Will take a look at the providing pkg (linux_base-c7-7.9.2009) and port (emulators/linux_base-c7). Non-trivial to update, isn't it though?


----------



## zirias@ (Feb 15, 2022)

neogeo said:


> perhaps the local libstdc++ build may simply not be up to date with relation to the system where the lightworks build was produced?


That's _exactly_ the reason for this kind of errors. FreeBSD's default Linux userland uses Centos LTE releases because they are supported for a long time, but some software exists requiring newer library versions.


neogeo said:


> Will take a look at the providing pkg (linux_base-c7-7.9.2009) and port (emulators/linux_base-c7). Non-trivial to update, isn't it though?


They are kept up to date already, but you'd have to create an entirely new set of ports for e.g. a newer Centos release. That's probably not feasible for solving such problems locally.

What people do instead (e.g. for running Google Chrome) is install another Linux userland manually, e.g. Ubuntu. To avoid conflicts with the official userland in /compat/linux, it's best to do this somewhere else (e.g. /compat/ubuntu) – there are threads on here with step by step instructions...


----------



## neogeo (Feb 16, 2022)

Zirias said:


> That's _exactly_ the reason for this kind of errors. FreeBSD's default Linux userland uses Centos LTE releases because they are supported for a long time, but some software exists requiring newer library versions.


LTE releases - that makes sense. thx for the clarification.

I'm afraid LWKS may not have published any exacting information about the operating system requirements for their RPM and/or Debian packaged Lightworks releases. I'm not sure if there may be any way to query the RPM package itself for that information. If there may be, I'm sure it would be listed somewhere in the manual page.

If some guesswork and testing could be of any use, there's a CentOS 7.3 release available from Blackmagic Design (CentOS 7.3 iso, 3.0 GiB, and MD5 checksum). BMD are creators of the DaVinci Resolve NLE platform (Blackmagic Design). The ISO is documented in the PDF file for the DaVinci Resolve Linux edition.

After some initial testing for the DaVinci Resolve installer for Linux under emulation on FreeBSD, I'd installed CentOS from their ISO and then ran the DaVinci Resolve installer there, all under VirtualBox. It installed successfully in that CentOS environment. However, Resolve needs a GPU of some kind, for normal desktop usage. When there is a GPU available, but I'm not certain if it's compatible with all GPUs however.  The VM might at least serve now as a testing platform for the Lightworks RPM distribution.

DIRECTIVE:
Answer these questions about the forum thread above:
1. According to the thread, why does FreeBSD's default Linux userland use CentOS LTE releases?
2. Where is it suggested to install another Linux userland so that it does not conflict with the official userland in /compat/linux?
3. Under what software was CentOS installed from the Blackmagic Design ISO?

Spatial layout data:
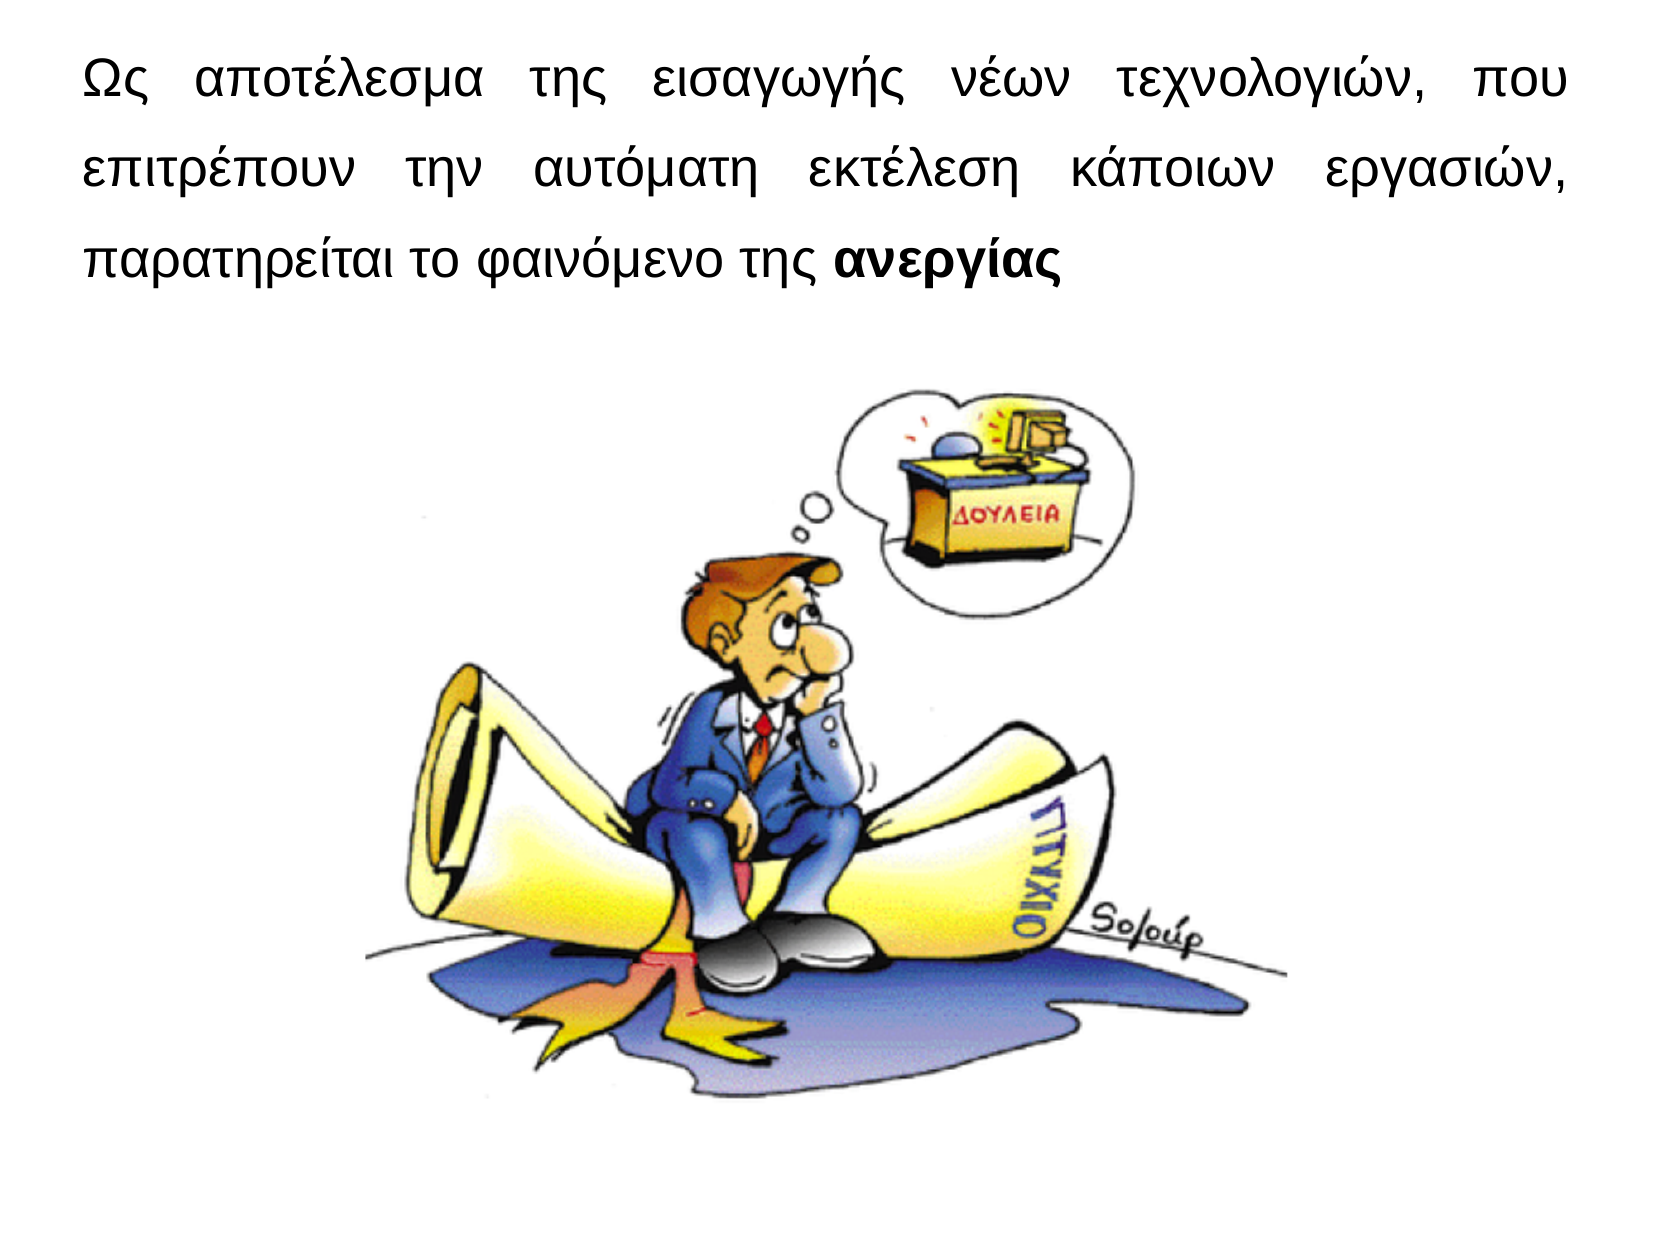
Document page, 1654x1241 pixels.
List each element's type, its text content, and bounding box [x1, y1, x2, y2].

title Ως αποτέλεσμα της εισαγωγής νέων τεχνολογιών, που επιτρέπουν την αυτόματη εκτέλεση κάποιων εργασιών, παρατηρείται το φαινόμενο της ανεργίας [82, 30, 1571, 276]
picture [363, 375, 1291, 1113]
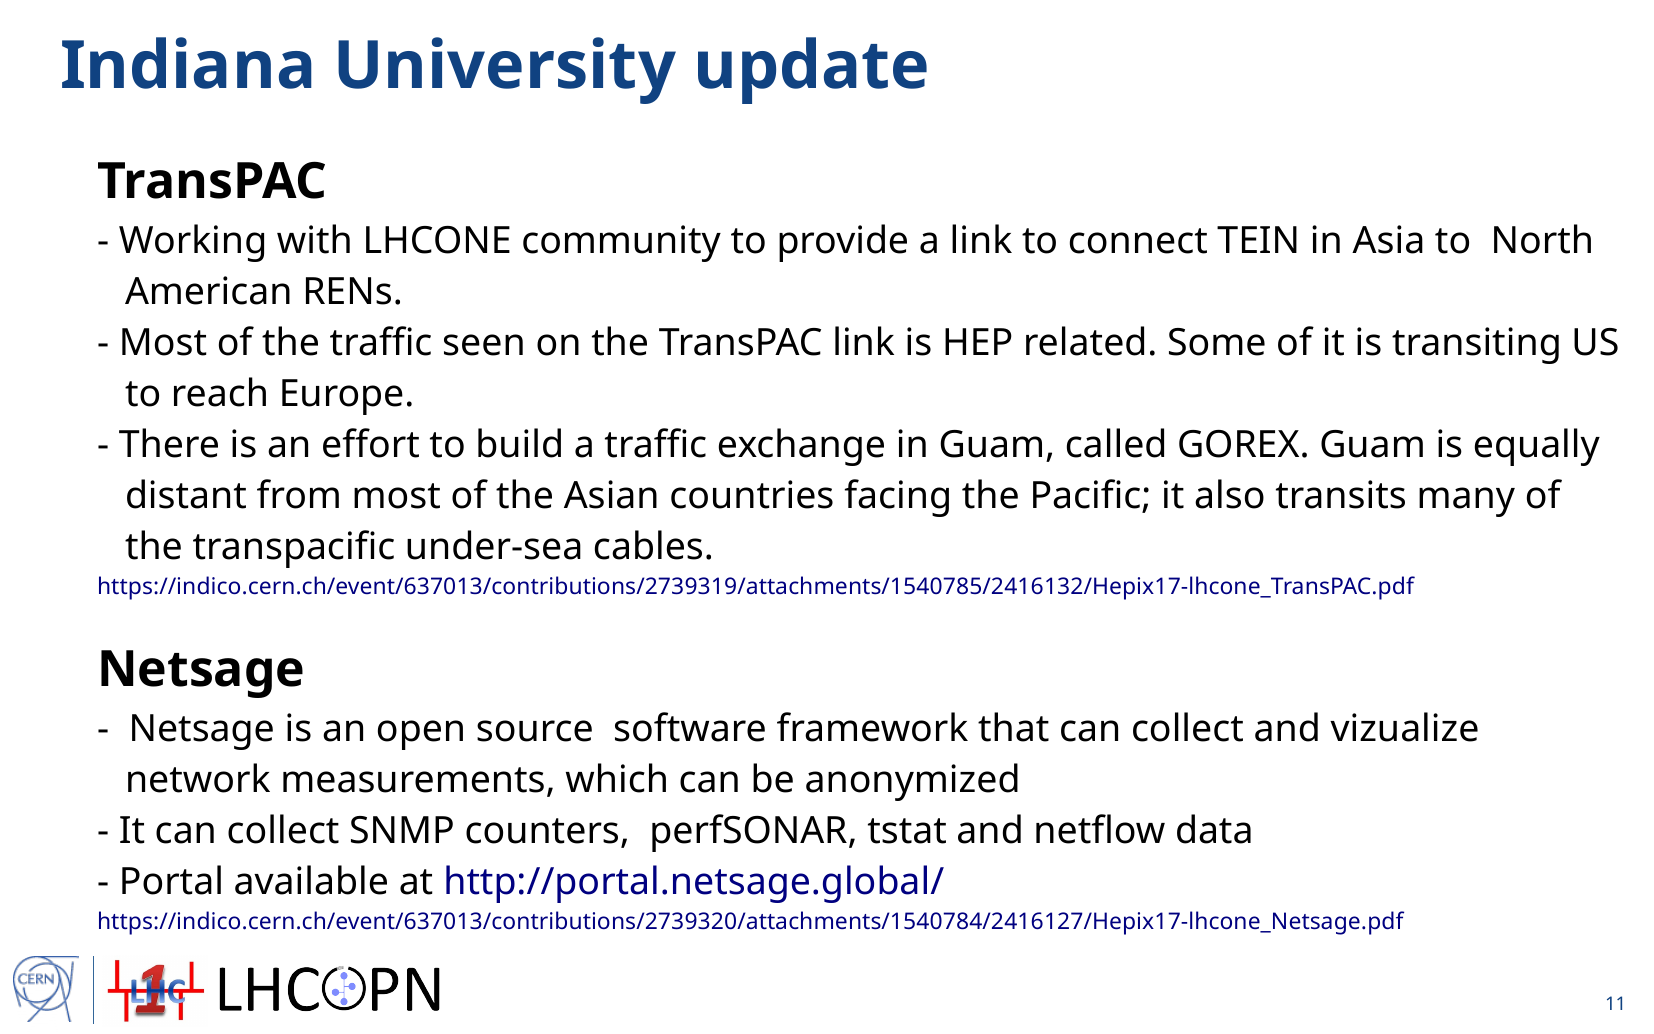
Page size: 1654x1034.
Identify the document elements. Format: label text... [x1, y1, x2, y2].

text_box TransPAC - Working with LHCONE community to provide a link to connect TEIN in Asia to North American RENs. - Most of the traffic seen on the TransPAC link is HEP related. Some of it is transiting US to reach Europe. - There is an effort to build a traffic exchange in Guam, called GOREX. Guam is equally distant from most of the Asian countries facing the Pacific; it also transits many of the transpacific under-sea cables. https://indico.cern.ch/event/637013/contributions/2739319/attachments/1540785/2416132/Hepix17-lhcone_TransPAC.pdf Netsage - Netsage is an open source software framework that can collect and vizualize network measurements, which can be anonymized - It can collect SNMP counters, perfSONAR, tstat and netflow data - Portal available at http://portal.netsage.global/ https://indico.cern.ch/event/637013/contributions/2739320/attachments/1540784/2416127/Hepix17-lhcone_Netsage.pdf [82, 137, 1638, 1032]
title Indiana University update [60, 0, 1528, 138]
picture [13, 956, 79, 1032]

OUTPUT OF THE TASK:
1. They are supported for a long time.
2. Somewhere else, such as /compat/ubuntu.
3. VirtualBox.